Dulac’s films often explore self-definition and self-realization of her female characters, many of them experiencing rebirth and transformation. Her feature films commonly include scenes of women playing sports, driving, or hunting. Her filmic approach to sport in her documentary of the Tour de France anticipated Leni Riefenstahl. In 1919, Dulac set up her own distribution office in New York, becoming one of the first foreign filmmakers to do so. She also distributed several of her films through London studios.

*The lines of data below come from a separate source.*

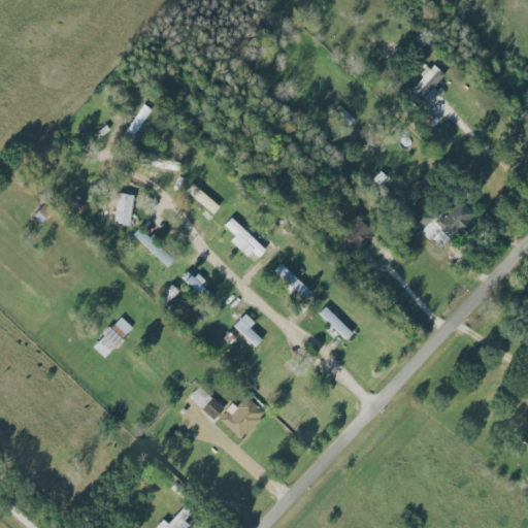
[(439,93),(433,88),(444,75),(432,64),(420,76),(423,78),(413,89),(428,104),(439,93)]
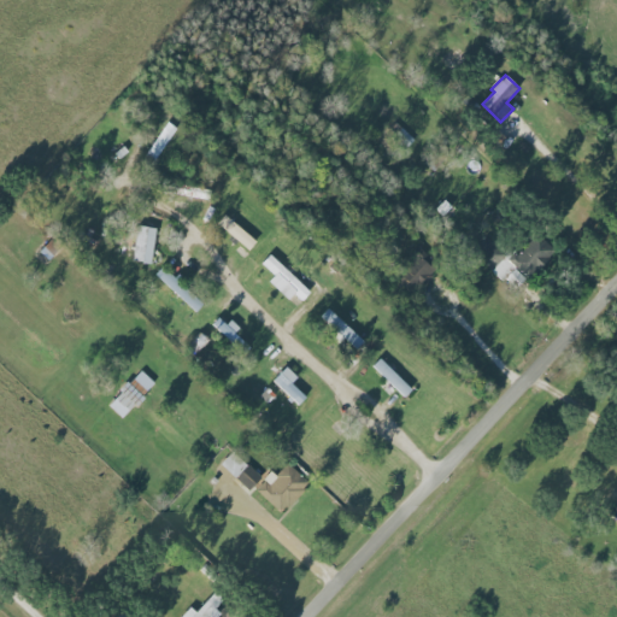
[(257,240),(224,216),(217,225),(251,250),(257,240)]
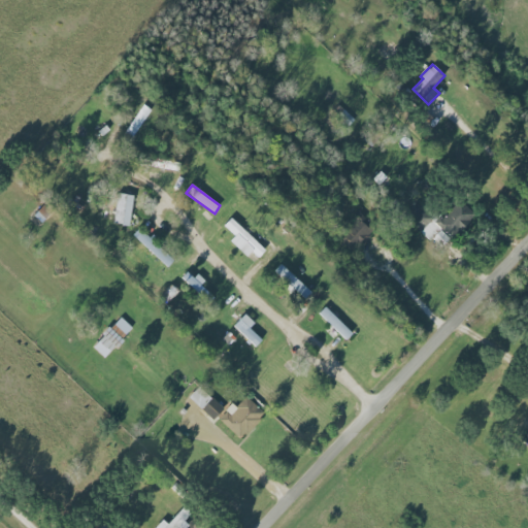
[(114,224),(130,226),(133,195),(118,194),(114,224)]
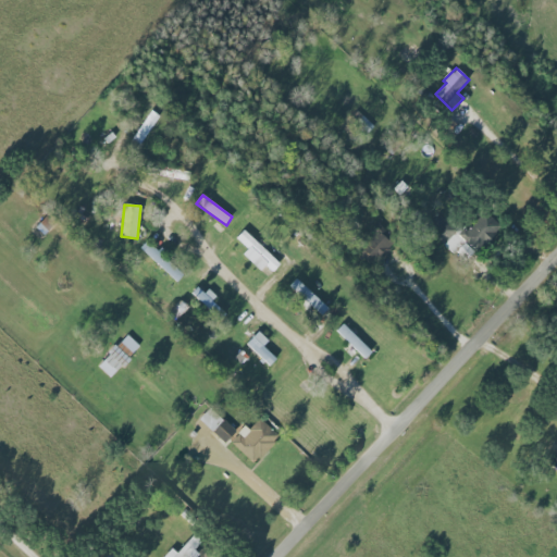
[(442,211),(426,227),(455,255),(458,250),(469,261),(502,226),(485,211),(465,233),(442,211)]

Dulac’s 1922 series of fictionalized newsreels entitled “Women at Work” showed women in various occupations, including taxi driver and agricultural engineer. In a feature that same year called The Death of the Sun, Dulac depicts the struggles of a woman caught between her duties as mother and wife and her career as a scientist. Feminist storytelling and subversion of gender conventions notwithstanding, Dulac was adamant about her vision of film as essentially life, movement, and rhythm. She wrote, “I evoke a dancer! A woman? No A line bounding to harmonious rhythms. I evoke, on the veils, a luminous projection! Precise matter? No. Fluid rhythms… Harmony of light. Lines and surfaces evolving at length according to the logic of their forms and stripped of all meanings that are too human to better elevate itself toward the abstraction of sentiments leaving more space for sensations and dreams: integral cinema.” As Isadora Duncan revolutionized dance, Dulac would do the same for cinema “opening up new possibilities for the spectator to create his or her self.”